In the fall of 2011, Heidelberg hosted Sesame Street Executive Producer Carol-Lynn Parente as the keynote for The Patricia Adams Lecture Series. Lori, who taught early childhood education in the School of Education, struck up a friendship with Parente through her work on the PALS planning committee and during the event. The two have maintained email contact over the past year.

It was through that friendship that the trip for Lori, Heidelberg class of ’84, her husband, Mark, and son Kaleb materialized. “When Carol-Lynn was here, I told her about my journey (with illness) and that (a visit to sesame Street) was on my bucket list. I had mentioned that I’d like to make the trip while I was still able.”

Parente’s response: “Let’s make it happen.” And she promised Ernie would be available for a photo shoot on the day of the Grines’ visit.

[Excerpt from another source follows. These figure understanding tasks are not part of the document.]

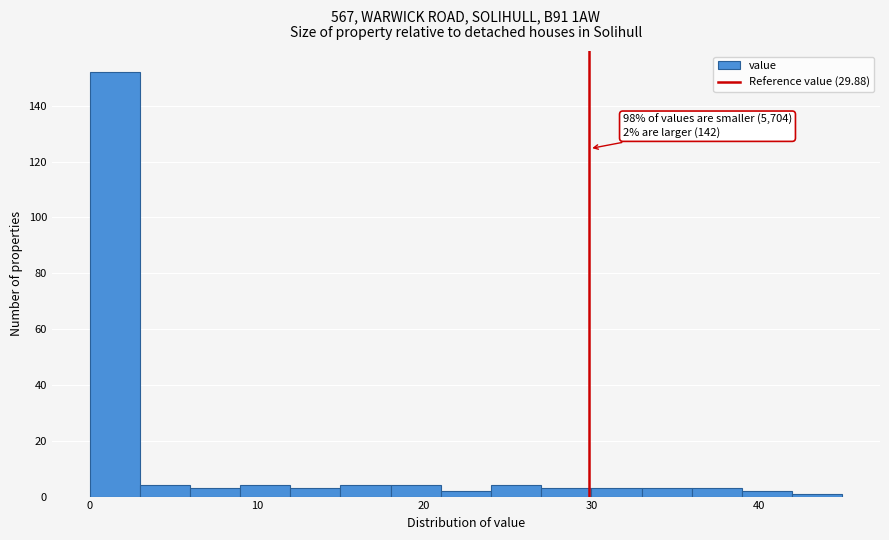

Around what value on the x-axis is the tallest bar? Give the approximate position of its centre, as read against the axis.

2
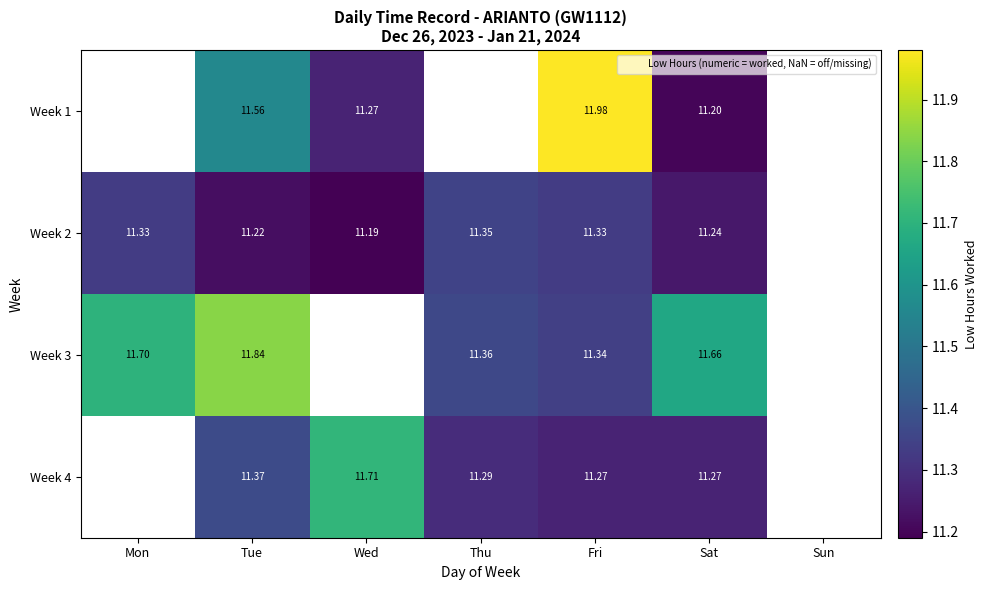

Is it true that Week 4 equals 4.8 at Thu?

False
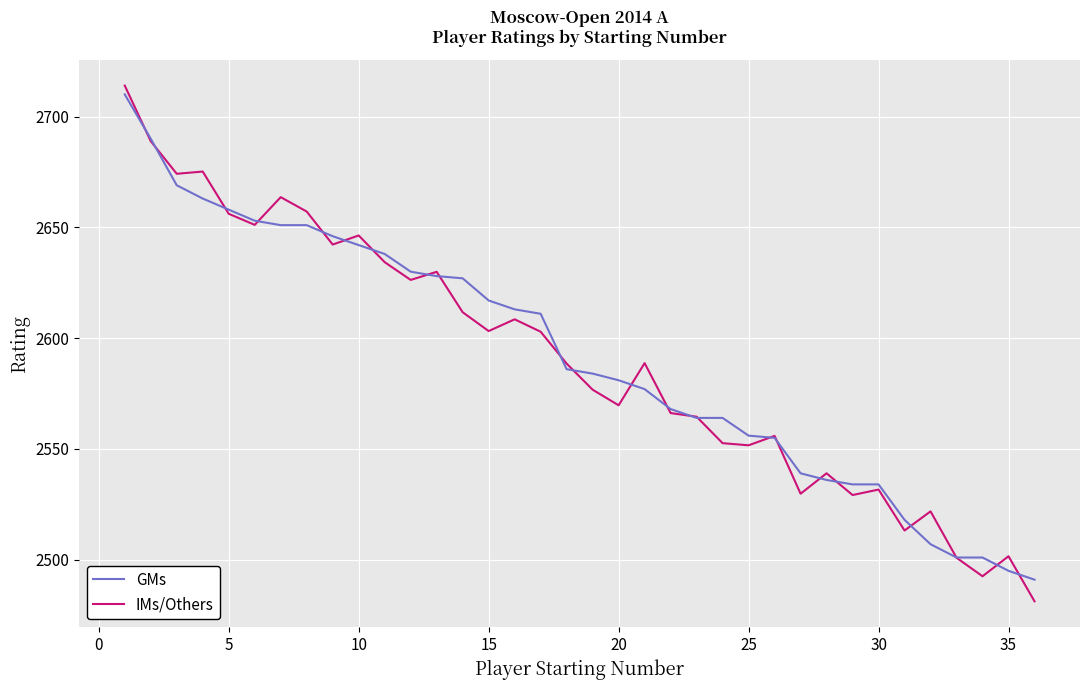

Which series has the largest range (max minus min)?

IMs/Others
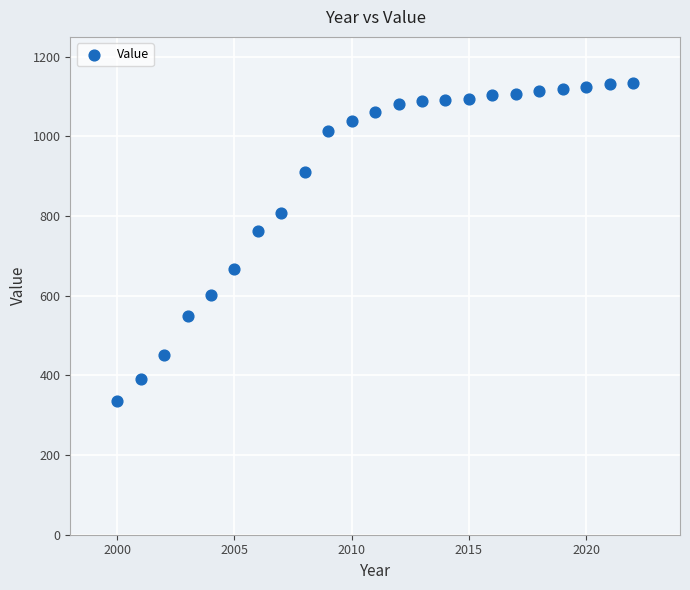

What is the range of Y values (max minus min)?

800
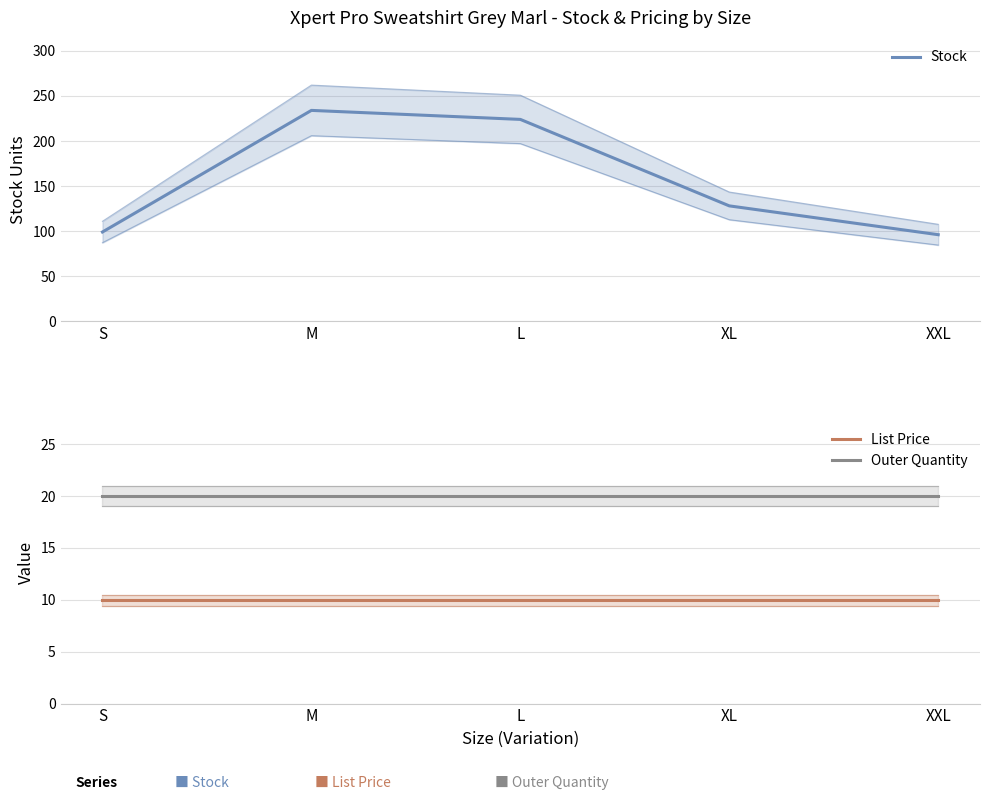

Is it true that Outer Quantity equals 20.0 at XL?

True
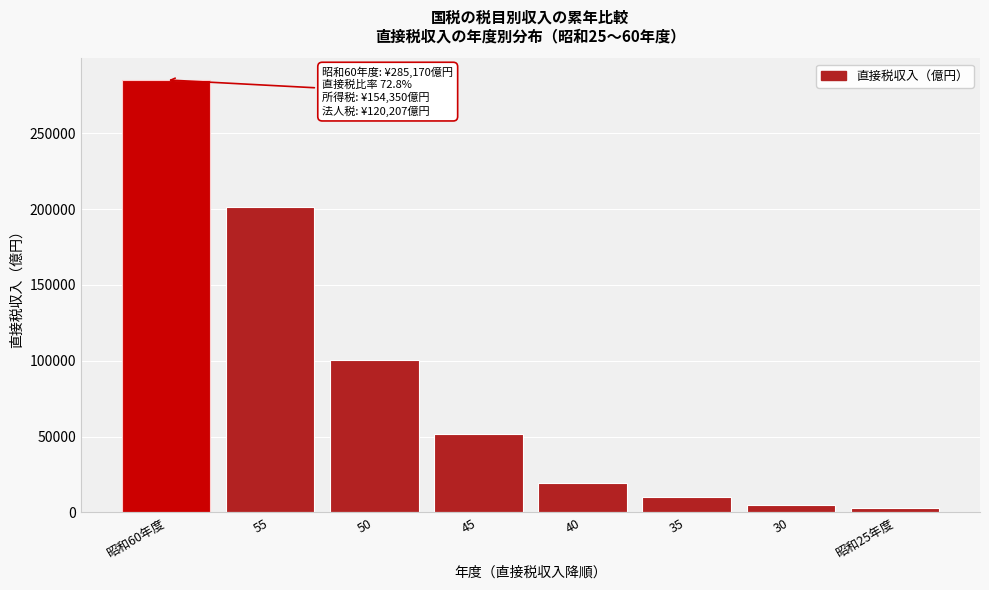

Reading left to right, extract all data points from this chart.

昭和60年度=285170	55=201628	50=100583	45=51344	40=19416	35=9784	30=4811	昭和25年度=3136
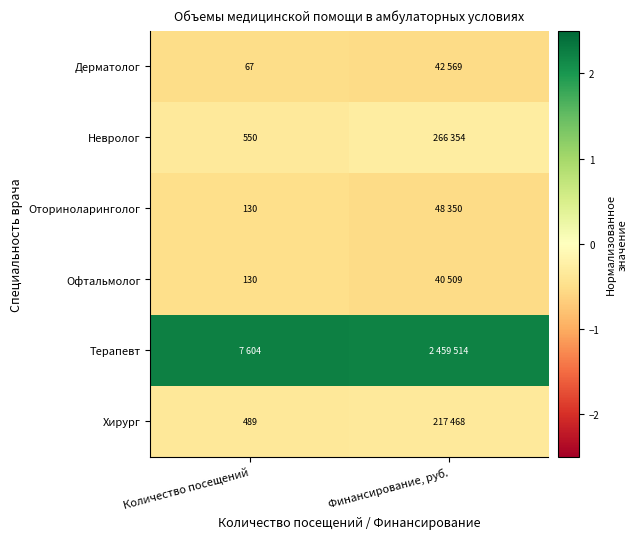

True or false: Терапевт has a value of 3.0 at Количество посещений.

False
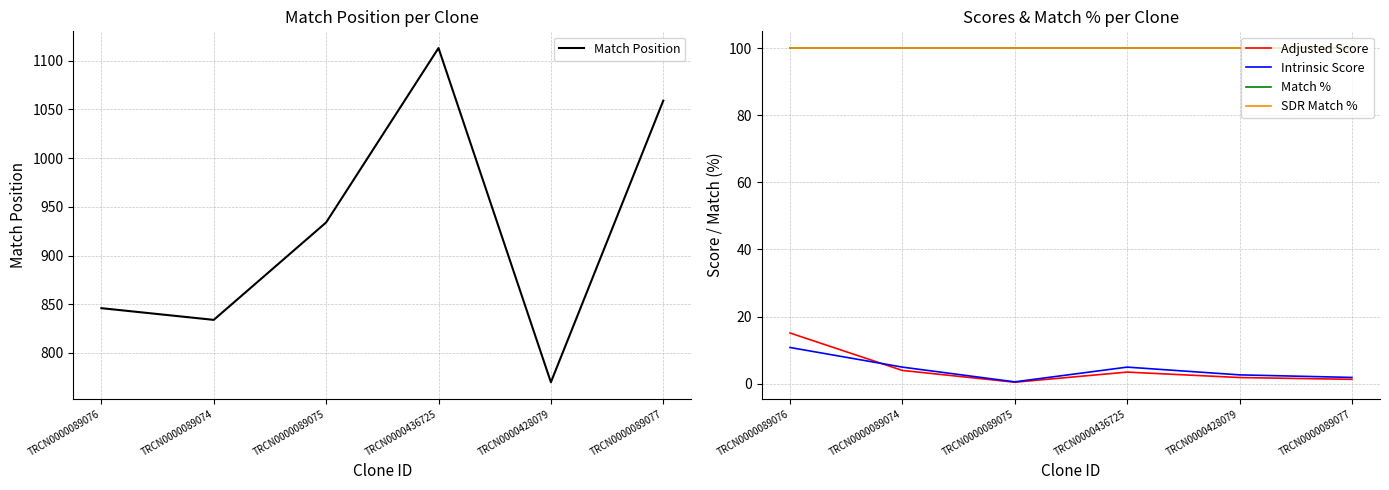

True or false: SDR Match % and Intrinsic Score cross at least once.

False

The day arrived and they boarded the subway to Astoria and the Sesame Street studios. Turns out the studio is rather nondescript on the outside. But a world of wonder revealed itself once they entered. They got a full tour – the taping room, the props room and there, inside a large, open space, they saw the famed Sesame Street doors and other recognizable sights such as Hooper’s Store, the street sign, Big Bird’s nest and even Oscar’s trash can.

“All the parts were there,” said Lori, adding that the family got to watch the taping of an episode from inside Hooper’s store. The Muppeteers would not break character through filming, even during breaks; that didn’t stop them from cracking jokes and making puns. “Everyone was a lot of fun and really engaged with us.”

“It was very interesting to see how much time goes into making one segment,” Lori said. The day of their visit, the characters were taping a scene with Rositta, Baby Bear, Chickens and Telly, who – ironically – was playing the role of a teacher.

Through the taping and tour, there was no sign of Ernie. Finally, after a somewhat humble inquiry, Ernie was brought out for a tightly controlled photo shoot. “It seemed so surreal at the time,” Lori said. Although Ernie was not contracted to be part of the filming that day, Parente had made special arrangements for him to be brought to the studio to meet Lori. It may sound cliché, but it was a dream come true.

“I was so grateful that Ernie made a special appearance for me, thanks to Carol-Lynn’s efforts,” she said. “He was just how I expected him to be … warm and friendly. There’s just something about him that I’ve always connected with.”

The trip wasn’t without its obstacles, however, and Lori wondered if it might not happen. Just days earlier, Hurricane Sandy wreaked havoc on the East Coast. There were a lot of anxious moments, watching news of airport delays and weather forecasts. The day of her visit – Nov. 12 – was Sesame Street’s first day back in production after the storm.

While in Manhattan, Lori also visited the Muppet What Not shop inside the FAO Schwarz store, where she had the opportunity to craft her own colorful muppet. She named him Mannie (short for Manhattan) and is in the process of giving him his own identity. “I hope Ernie won’t be jealous,” she joked. She plans to use Mannie in her church ministry and other callings.

Ernie need not worry. He’ll always be a part of Lori’s story and her life journey.

The trip, which also included experiencing “The Lion King” on Broadway, Central Park, Rockefeller Center and a quick tour of lower Manhattan storm damage, was definitely a peak in a series of valleys and mountaintops for Lori. She had not planned to not be teaching at this stage of her life, but trusts that it is part of God’s plan for her.

“God has a way of working these things out,” she said. “That is what got me there.”

Along with sharing her photos and memories, Lori’s message is also about making those connections and relationships that can come back as a blessing.